The Financial Conduct Authority (FCA) is worried about investment apps that are designed to encourage trading. The regulator issued a statement and report yesterday, warning securities trading firms that offer apps to review the design of these services that are crafted to boost trading leveraging “game-like elements” nudging investors to take on more risk. The FCA likened errant apps to creating a gambling-like environment which could lead to poor outcomes. Some platforms may drive bad investing decisions.

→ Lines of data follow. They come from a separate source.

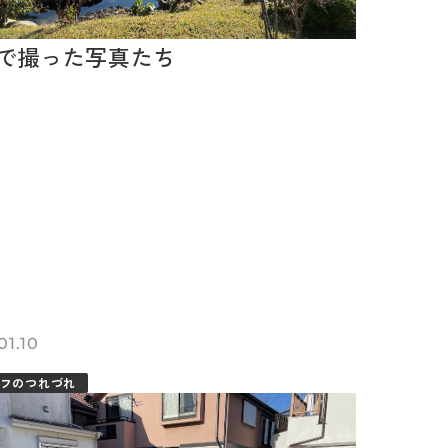
で撮った写真たち
01.10
フのつれづれ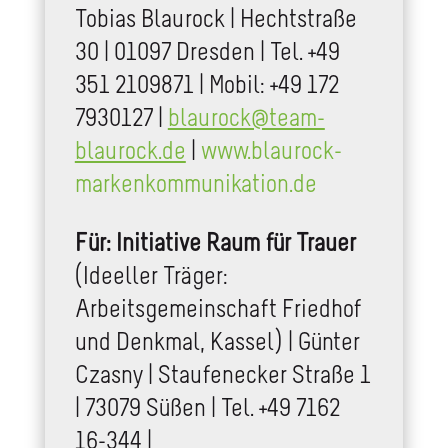
Tobias Blaurock | Hechtstraße
30 | 01097 Dresden | Tel. +49
351 2109871 | Mobil: +49 172
7930127 |
blaurock@team-
blaurock.de
|
www.blaurock-
markenkommunikation.de
Für: Initiative Raum für Trauer
(Ideeller Träger:
Arbeitsgemeinschaft Friedhof
und Denkmal, Kassel) | Günter
Czasny | Staufenecker Straße 1
| 73079 Süßen | Tel. +49 7162
16-344 |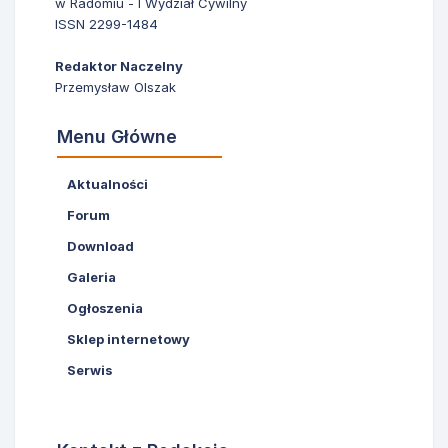
w Radomiu - I Wydział Cywilny
ISSN 2299-1484
Redaktor Naczelny
Przemysław Olszak
Menu Główne
Aktualności
Forum
Download
Galeria
Ogłoszenia
Sklep internetowy
Serwis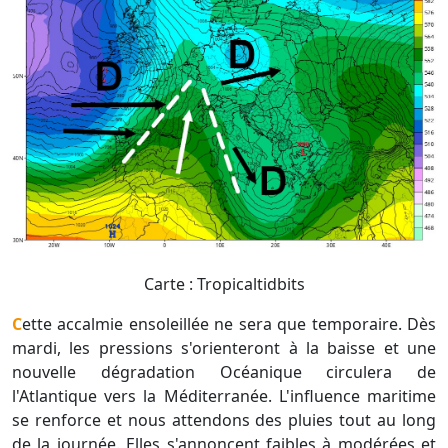
Carte : Tropicaltidbits
Cette accalmie ensoleillée ne sera que temporaire. Dès
mardi, les pressions s'orienteront à la baisse et une
nouvelle dégradation Océanique circulera de
l'Atlantique vers la Méditerranée. L'influence maritime
se renforce et nous attendons des pluies tout au long
de la journée. Elles s'annoncent faibles à modérées et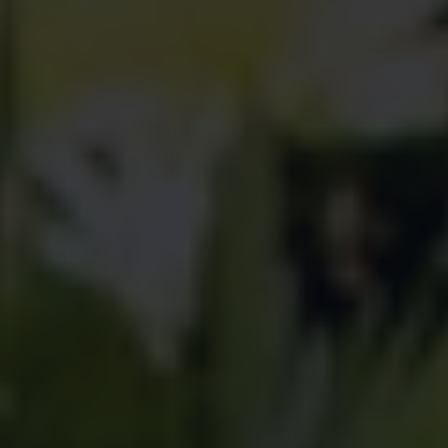
Servicio técnico para eléctricos
Asistencia y garantía
Asistencia en carretera
Garantía Volkswagen
Ventajas para profesionales
Vehículo de sustitución
Recogida y entrega del vehículo
ServicePlus
Volkswagen Long Drive
Ofertas posventa
Servicio técnico para eléctricos
Comunicados
Información sobre EA189
Reciclaje de vehículos
Retirada por seguridad de airbags Takata
Alquiler con Rent-a-Car
Accesorios Originales
Comunidad The Originals
Comunidad The Originals
Historias Originales
Concentración FurgoVolkswagen
La historia de las furgos Volkswagen
Consigue tu placa The Originals
Camper Tour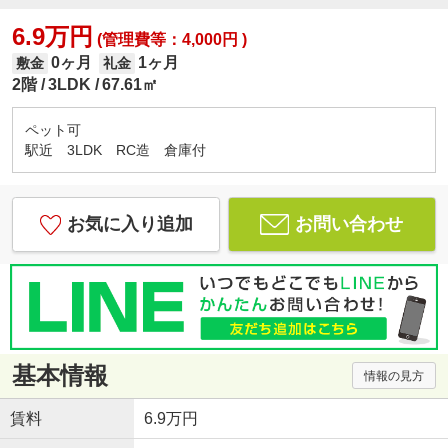
6.9万円
(管理費等：4,000円 )
0ヶ月
1ヶ月
敷金
礼金
2階
3LDK
67.61㎡
ペット可
駅近 3LDK RC造 倉庫付
お気に入り追加
お問い合わせ
基本情報
情報の見方
賃料
6.9万円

Sarah Pritchard, Executive Director of Markets at the FCA, commented:

“Some product design features could be contributing to problematic, even gambling-like, investor behaviour. We expect all firms that offer stock trading to consumers to review and, where appropriate, make improvements to their products based on these findings. They should also ensure they are providing support to their customers, particularly those in vulnerable circumstances or those showing signs of problem gambling behaviour.”

To quote the report:

“We found gamification techniques that use positive reinforcement immediately after a trade, such as celebratory messages and falling confetti. We also found the use of points, badges and rewards for undertaking certain behaviours and ‘leader boards’ that rank people based on these rewards. We are concerned that these positive reinforcements may encourage people to trade more frequently or make investment choices that they otherwise wouldn’t. For example, A recent study found that celebratory messages and badges can lead people to take on more risk when investing.”

The FCA did not mention any platforms by name. The research incorporated 3000 app users and four trading apps.

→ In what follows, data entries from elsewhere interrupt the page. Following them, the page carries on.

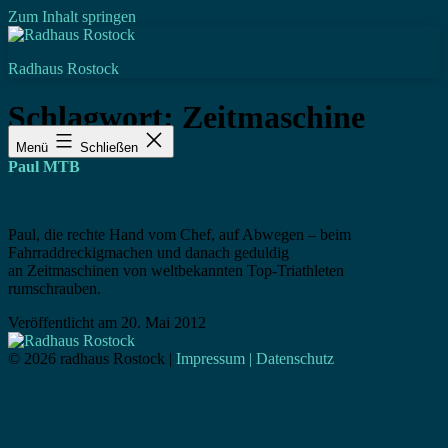
Zum Inhalt springen
Radhaus Rostock
Schlagwort:
Zeitmaschine
Menü
Schließen
Paul MTB
Paul, die rechte Hand vom Chef, auf Abwegen – beim
Fahrraddreckigmachen und danach geduldig
an Zeitmaschinen von weltbekannten Top-Triathleten
rumschrauben.
Veröffentlicht am
20. Mai 2012
© 2026 radhaus Rostock |
Impressum | Datenschutz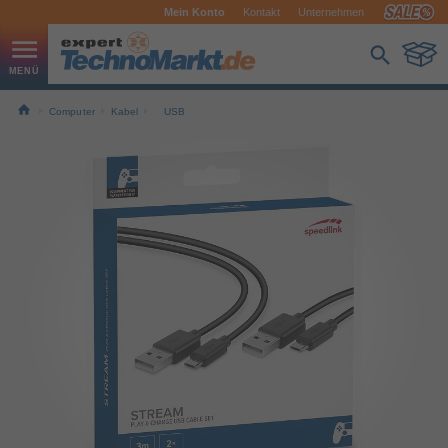
Mein Konto
Kontakt
Unternehmen
Computer
Kabel
USB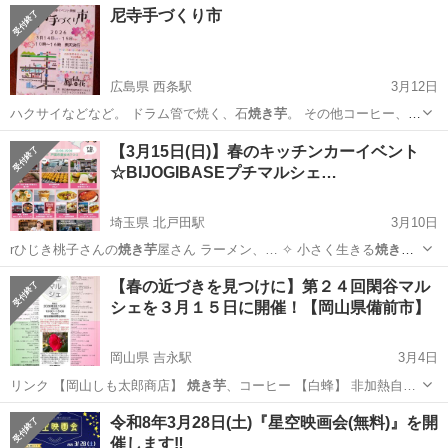
尼寺手づくり市
広島県 西条駅
3月12日
ハクサイなどなど。 ドラム管で焼く、石
焼き芋
。 その他コーヒー、軽
食、ケーキもあり…
広島
東広島市
西条駅
フリーマーケット
手づくり市
【3月15日(日)】春のキッチンカーイベント
☆BIJOGIBASEプチマルシェ…
埼玉県 北戸田駅
3月10日
rひじき桃子さんの
焼き芋
屋さん ラーメン、… ✧ 小さく生きる
焼き芋
屋さん🍠
埼玉
戸田市
北戸田駅
地域/お祭り
キッチンカー
【春の近づきを見つけに】第２４回閑谷マル
シェを３月１５日に開催！【岡山県備前市】
岡山県 吉永駅
3月4日
リンク 【岡山しも太郎商店】
焼き芋
、コーヒー 【白蜂】 非加熱自…
岡山
備前市
吉永駅
地域/お祭り
ハンドメイド
令和8年3月28日(土)『星空映画会(無料)』を開
催します‼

The FCA stated that it intends to pursue further research to better understand how these trading platforms impact individuals with financial vulnerabilities.

The FCA’s 2022 Financial Lives Survey found 9% of all adults with investments have borrowed to invest, and 49% of these would not have been able to make the investment without the leverage.

The FCA said that it is taking steps to follow up with some of the firms that incorporated design elements that could be contributing to problematic investor behaviour.